Diante destes factos, formulam-se as seguintes perguntas:
Se no outono de 1127 D. Afonso VII cercou Guimarães em face de meras ameaças de revolta, por que razão não levou a efeito um ataque mais violento após a derrota dos seus vassalos na batalha de S. Mamede?
Não se poderá entender que a vitória de D. Afonso Henriques sobre a mãe e o Conde de Trava também se estendeu ao suserano dos derrotados e que a subsequente falta de reação de Afonso VII pode ser interpretada como um reconhecimento tácito da independência de Portugal?
II – Tome em atenção as seguintes observações:
- A partir de 24 de junho de 1128 D. Afonso Henriques construiu três castelos (Celmes, Birreto e Cedofeita) e fez várias incursões militares em território que hoje pertence à Galiza, porque reclamava a titularidade senhorial (domínio) das províncias de Toronho e Límia;
- Mais tarde, em 1135, Afonso VII foi coroado imperador na catedral de Leão perante todos os reis e senhores peninsulares que eram seus vassalos, mas a essa cerimónia não compareceu D. Afonso Henriques, nem invocou qualquer “indisposição momentânea” para justificar essa ausência;
- As obrigações militares e a presença nos conselhos eram fórmulas gerais de vassalagem a um imperador, que D. Afonso Henriques nunca prestou a D. Afonso VII.
Assim, pergunta-se:
Como é que estas atitudes de D. Afonso Henriques (construção de castelos na Galiza, falta de comparência à coroação do imperador e não cumprimento de qualquer fórmula de vassalagem) se poderiam justificar se ele não estivesse reconhecido por Afonso VII como soberano de um território independente dos reinos da Galiza, Leão e Castela?

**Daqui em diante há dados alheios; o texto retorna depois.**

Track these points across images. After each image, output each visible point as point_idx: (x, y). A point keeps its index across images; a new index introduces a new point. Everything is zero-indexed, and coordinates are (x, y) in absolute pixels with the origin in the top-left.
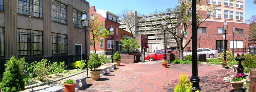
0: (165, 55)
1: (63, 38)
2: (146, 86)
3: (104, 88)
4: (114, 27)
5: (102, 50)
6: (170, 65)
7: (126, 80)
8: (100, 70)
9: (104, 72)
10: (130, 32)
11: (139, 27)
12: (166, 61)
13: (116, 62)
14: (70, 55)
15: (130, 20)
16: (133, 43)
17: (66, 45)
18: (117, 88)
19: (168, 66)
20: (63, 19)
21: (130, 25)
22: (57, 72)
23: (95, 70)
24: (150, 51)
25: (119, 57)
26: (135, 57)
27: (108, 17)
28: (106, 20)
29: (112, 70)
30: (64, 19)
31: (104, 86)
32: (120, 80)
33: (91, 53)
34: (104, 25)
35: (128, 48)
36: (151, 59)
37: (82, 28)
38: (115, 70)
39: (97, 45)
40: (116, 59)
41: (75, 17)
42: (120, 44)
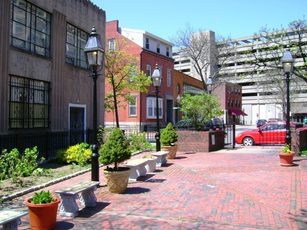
0: (287, 134)
1: (39, 90)
2: (241, 207)
3: (137, 211)
4: (162, 67)
5: (133, 121)
6: (299, 160)
7: (191, 193)
8: (127, 168)
9: (138, 174)
10: (198, 77)
11: (220, 66)
12: (290, 149)
13: (166, 148)
14: (56, 131)
15: (198, 52)
16: (206, 104)
17: (46, 107)
18: (169, 211)
19: (295, 163)
20: (41, 44)
21: (199, 61)
22: (16, 175)
23: (115, 169)
24: (249, 123)
25: (173, 137)
26: (213, 136)
27: (147, 46)
28: (143, 51)
29: (156, 169)
30: (43, 44)
31: (138, 206)
32: (175, 193)
33: (109, 127)
34: (140, 63)
35: (194, 116)
36: (248, 142)
37: (88, 70)
38: (165, 168)
39: (122, 108)
40: (167, 142)
41: (72, 43)
42: (176, 106)
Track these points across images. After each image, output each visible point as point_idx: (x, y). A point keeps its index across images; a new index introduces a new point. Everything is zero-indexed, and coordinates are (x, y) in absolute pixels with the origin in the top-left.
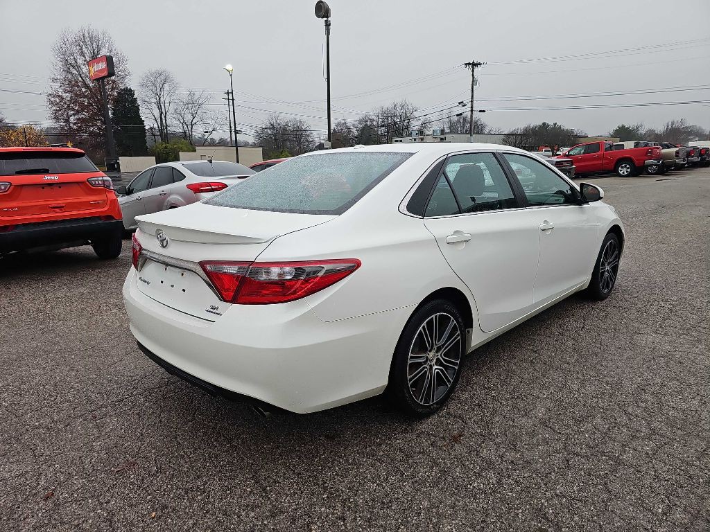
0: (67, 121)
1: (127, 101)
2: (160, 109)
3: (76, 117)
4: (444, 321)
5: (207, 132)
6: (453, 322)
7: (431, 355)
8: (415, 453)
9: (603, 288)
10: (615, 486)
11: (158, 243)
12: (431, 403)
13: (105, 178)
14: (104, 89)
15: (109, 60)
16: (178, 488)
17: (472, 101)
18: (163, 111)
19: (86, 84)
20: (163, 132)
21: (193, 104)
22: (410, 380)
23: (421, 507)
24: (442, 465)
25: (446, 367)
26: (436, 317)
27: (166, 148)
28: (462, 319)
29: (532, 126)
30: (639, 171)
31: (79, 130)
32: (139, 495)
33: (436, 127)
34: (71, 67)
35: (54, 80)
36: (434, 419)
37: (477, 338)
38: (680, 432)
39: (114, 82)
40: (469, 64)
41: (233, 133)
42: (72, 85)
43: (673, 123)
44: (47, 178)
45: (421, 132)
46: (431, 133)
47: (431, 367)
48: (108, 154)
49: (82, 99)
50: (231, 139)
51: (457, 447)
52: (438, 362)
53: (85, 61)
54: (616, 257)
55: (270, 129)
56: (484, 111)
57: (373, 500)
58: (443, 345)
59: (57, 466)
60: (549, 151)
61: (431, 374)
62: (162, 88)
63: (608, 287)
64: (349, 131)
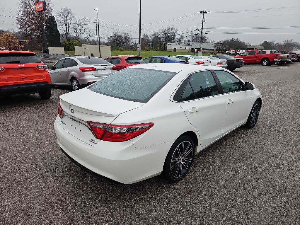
0: (26, 30)
1: (52, 22)
2: (66, 26)
3: (30, 28)
4: (186, 144)
5: (87, 37)
6: (190, 144)
7: (180, 157)
8: (172, 198)
9: (252, 123)
10: (250, 216)
11: (70, 111)
12: (179, 177)
13: (44, 65)
14: (42, 16)
15: (44, 3)
16: (77, 211)
17: (202, 29)
18: (68, 27)
19: (33, 13)
20: (68, 36)
21: (81, 24)
22: (171, 169)
23: (174, 223)
24: (183, 204)
25: (186, 162)
26: (183, 143)
27: (69, 43)
28: (194, 143)
29: (227, 40)
30: (271, 63)
31: (31, 34)
32: (62, 214)
33: (186, 39)
34: (27, 6)
35: (20, 11)
36: (180, 183)
37: (199, 149)
38: (278, 192)
39: (46, 13)
40: (202, 12)
41: (98, 38)
42: (27, 14)
43: (287, 41)
44: (19, 65)
45: (180, 41)
46: (184, 41)
47: (180, 162)
48: (44, 45)
49: (32, 20)
50: (97, 40)
51: (189, 196)
52: (183, 160)
53: (33, 3)
54: (258, 111)
55: (114, 36)
56: (207, 33)
57: (155, 219)
58: (185, 154)
59: (28, 199)
60: (234, 51)
61: (180, 165)
62: (67, 16)
63: (254, 123)
64: (148, 38)
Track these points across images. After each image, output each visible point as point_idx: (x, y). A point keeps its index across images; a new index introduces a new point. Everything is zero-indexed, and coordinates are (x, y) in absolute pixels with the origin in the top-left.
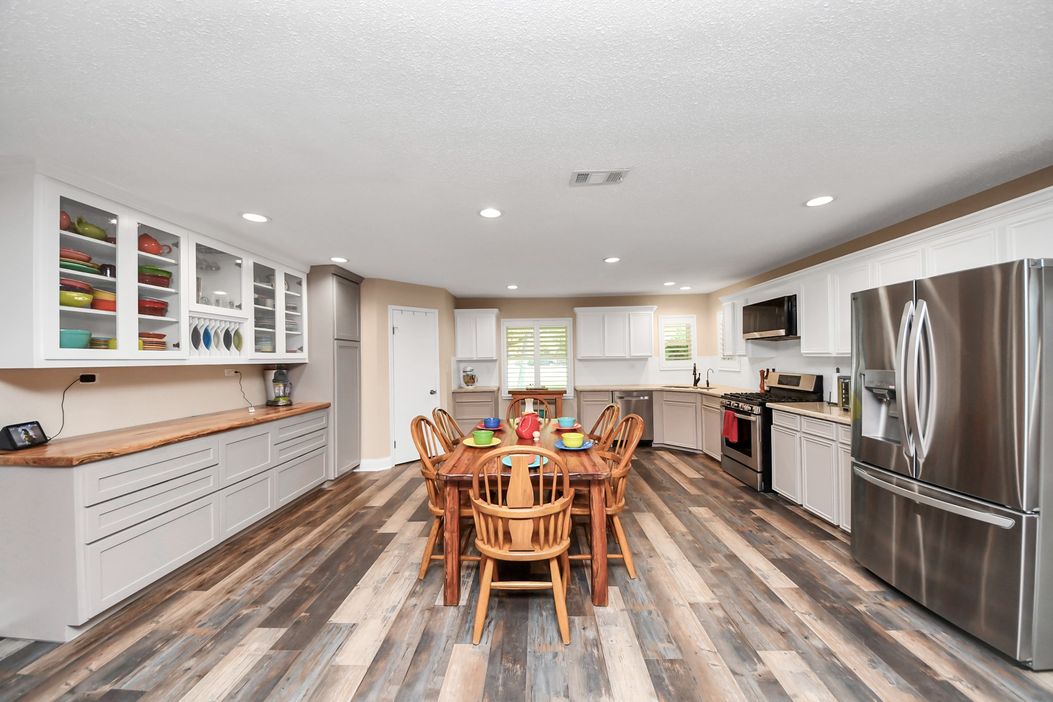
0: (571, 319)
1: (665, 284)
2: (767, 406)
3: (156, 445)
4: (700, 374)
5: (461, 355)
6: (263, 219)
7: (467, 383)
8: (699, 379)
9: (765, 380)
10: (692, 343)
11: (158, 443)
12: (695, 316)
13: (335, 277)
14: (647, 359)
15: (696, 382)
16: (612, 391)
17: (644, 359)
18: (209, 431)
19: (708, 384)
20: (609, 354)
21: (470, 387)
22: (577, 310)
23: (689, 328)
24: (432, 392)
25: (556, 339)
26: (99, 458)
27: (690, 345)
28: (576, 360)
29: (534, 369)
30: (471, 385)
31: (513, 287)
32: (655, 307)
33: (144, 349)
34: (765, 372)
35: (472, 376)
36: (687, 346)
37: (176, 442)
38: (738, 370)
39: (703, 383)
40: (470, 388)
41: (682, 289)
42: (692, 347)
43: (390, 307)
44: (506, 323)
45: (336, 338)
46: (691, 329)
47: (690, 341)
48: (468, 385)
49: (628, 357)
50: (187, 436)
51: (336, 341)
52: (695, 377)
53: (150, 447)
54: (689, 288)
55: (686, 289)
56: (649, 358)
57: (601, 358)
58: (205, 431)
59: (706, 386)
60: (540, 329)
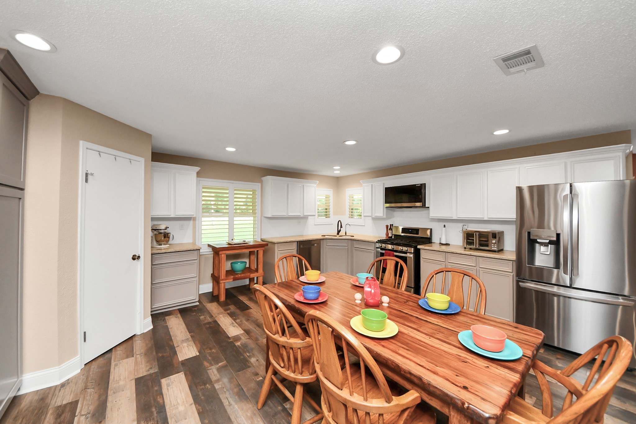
0: (260, 184)
1: (334, 168)
2: (418, 248)
7: (159, 242)
8: (340, 230)
10: (330, 207)
12: (332, 190)
14: (308, 217)
15: (339, 232)
16: (297, 242)
17: (305, 218)
19: (346, 233)
20: (291, 214)
21: (163, 246)
28: (262, 217)
29: (228, 226)
30: (164, 244)
31: (230, 150)
32: (318, 182)
35: (165, 234)
39: (343, 233)
42: (330, 210)
43: (81, 142)
44: (204, 182)
46: (330, 198)
48: (161, 245)
49: (302, 216)
52: (338, 229)
56: (309, 217)
57: (286, 216)
60: (235, 190)
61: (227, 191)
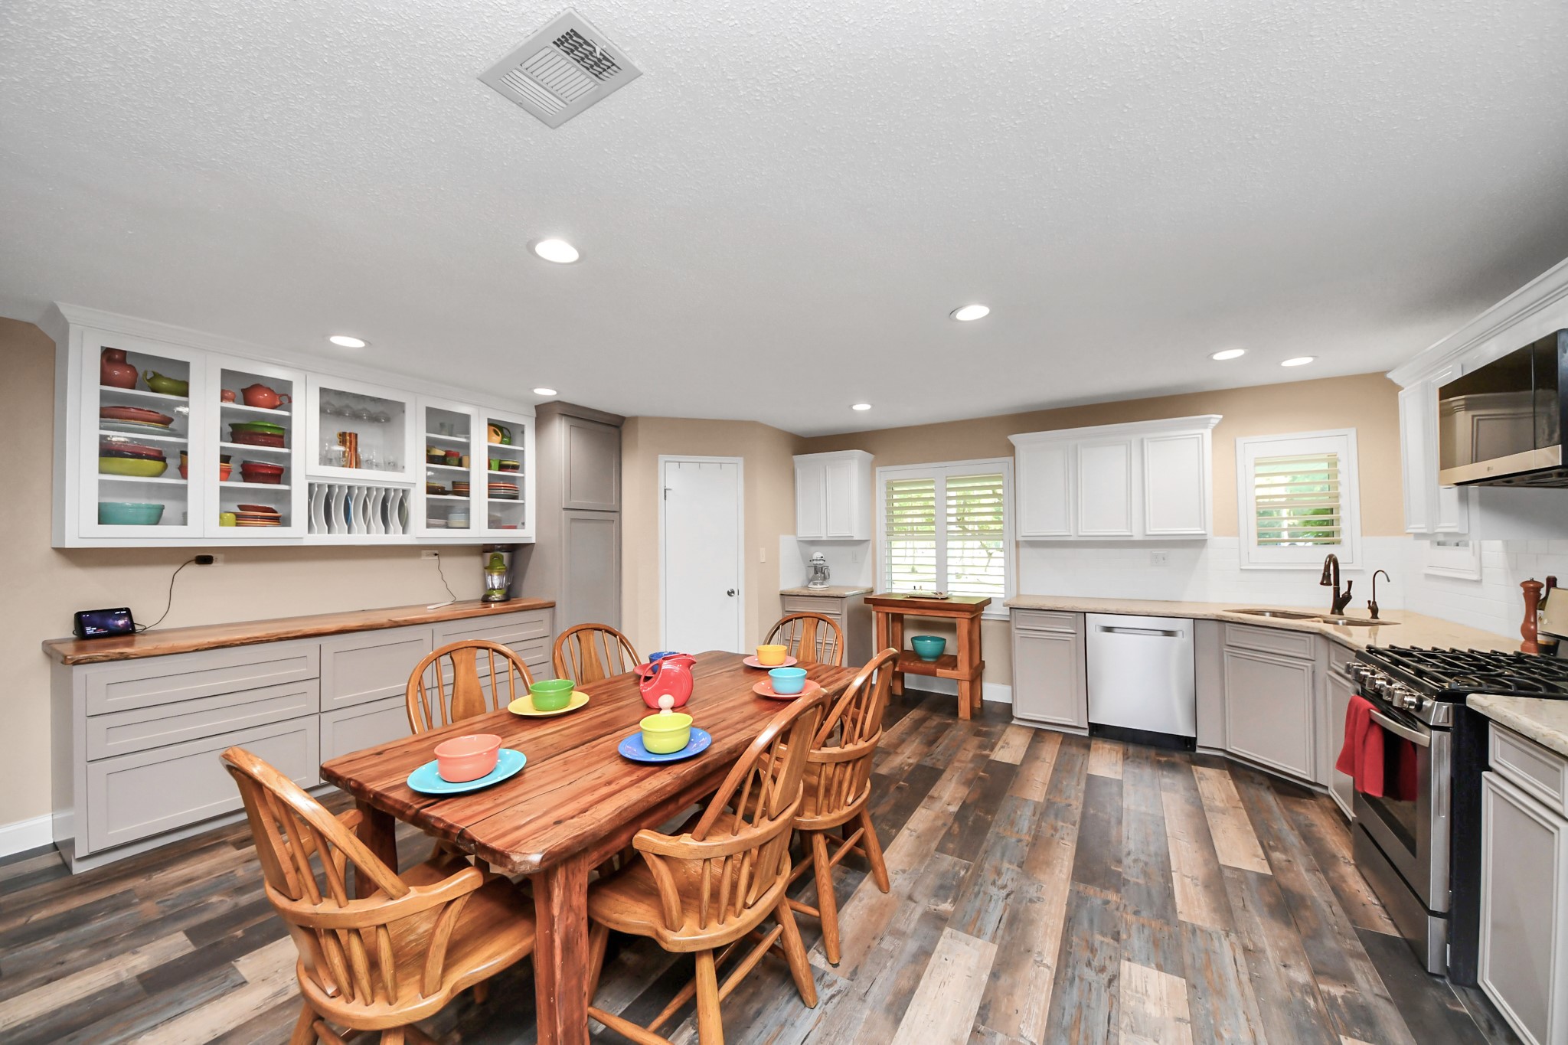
0: (1010, 459)
1: (1216, 356)
2: (1470, 705)
3: (201, 648)
4: (1350, 583)
5: (805, 532)
6: (360, 344)
8: (1348, 598)
9: (1539, 612)
10: (1341, 502)
11: (205, 644)
12: (1352, 433)
13: (564, 418)
15: (1340, 603)
16: (1085, 613)
17: (1195, 543)
18: (299, 634)
19: (1375, 611)
20: (1088, 529)
21: (819, 586)
22: (1015, 439)
23: (1335, 464)
24: (730, 593)
25: (977, 501)
26: (104, 658)
27: (1338, 507)
28: (1020, 543)
29: (935, 559)
30: (822, 584)
31: (862, 407)
32: (1216, 418)
33: (237, 525)
34: (1543, 586)
35: (822, 568)
36: (1331, 511)
37: (237, 645)
38: (1475, 577)
39: (1357, 608)
40: (818, 588)
41: (1287, 363)
42: (1342, 514)
43: (662, 458)
44: (886, 474)
45: (564, 507)
46: (1340, 466)
47: (1337, 497)
48: (813, 584)
49: (1138, 536)
50: (258, 638)
51: (564, 512)
52: (1336, 592)
53: (192, 650)
54: (1308, 360)
55: (1297, 363)
57: (1072, 539)
58: (292, 633)
59: (1367, 615)
60: (948, 481)
61: (932, 487)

III – Por último, considerando que os Senhores de Portugal, D. Teresa e D. Afonso Henriques, cujo governo se cruzou com Afonso VII, rei da Galiza, Leão e Castela, são invariavelmente mencionados na Chronica Adephonsi Imperatoris com o título de regina e rex, respetivamente, e que, relativamente a D. Teresa, ainda se pode argumentar que esse tratamento correspondia a uma mera distinção honorífica por ser filha do rei Afonso VI, pergunta-se:
Dado que esta lógica não se aplica a D. Afonso Henriques, como se justifica o tratamento de rei que lhe é dado nesta Chronica, se não for entendido com o significado político de reconhecimento, por parte de Afonso VII, da sua realeza efetiva?